**TASK OBJECTIVE**
Please return the part of the passage on American copyright formalities from "The Manufacturing Clause" to "an authorized edition.", copied word for word.

━━ PASSAGE SHOWN

Ever since the first national copyright law in 1790, the United States had required certain "statutory formalities" to acquire copyright protection. These formalities served as a test of an author's intention to claim protection for his or her work. The International Copyright Act of 1891 now applied these formalities to foreign publishers as well, but added an extra requirement called the "Manufacturing Clause".

The Manufacturing Clause required that all copies of foreign literary works should be printed from type set in the United States if they were to have American protection. This was an obvious concession to American printers, since they might otherwise have opposed the Act. When the International Copyright Act of 1891 was finally passed, foreign authors had to have their works in Washington, D.C., "on or before the day of publication in this or any foreign country." This too would create a problem, but by the early 1900s British authors were granted American Copyright since it was published abroad thirty days from its deposit in Washington, D.C. This would then allow American publishers time to release an authorized edition.

━━━━
━━ EXTRACTED RECORDS

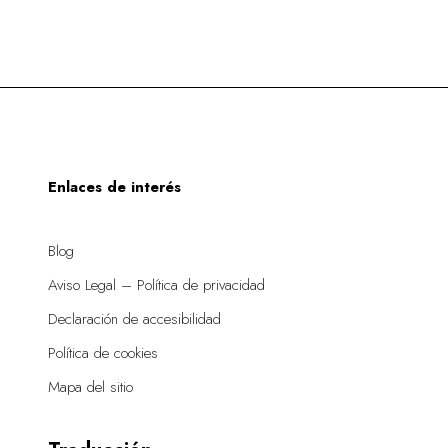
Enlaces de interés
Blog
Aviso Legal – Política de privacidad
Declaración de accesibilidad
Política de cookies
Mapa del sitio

━━━━

**OUTPUT OF THE EXERCISE**
The Manufacturing Clause required that all copies of foreign literary works should be printed from type set in the United States if they were to have American protection. This was an obvious concession to American printers, since they might otherwise have opposed the Act. When the International Copyright Act of 1891 was finally passed, foreign authors had to have their works in Washington, D.C., "on or before the day of publication in this or any foreign country." This too would create a problem, but by the early 1900s British authors were granted American Copyright since it was published abroad thirty days from its deposit in Washington, D.C. This would then allow American publishers time to release an authorized edition.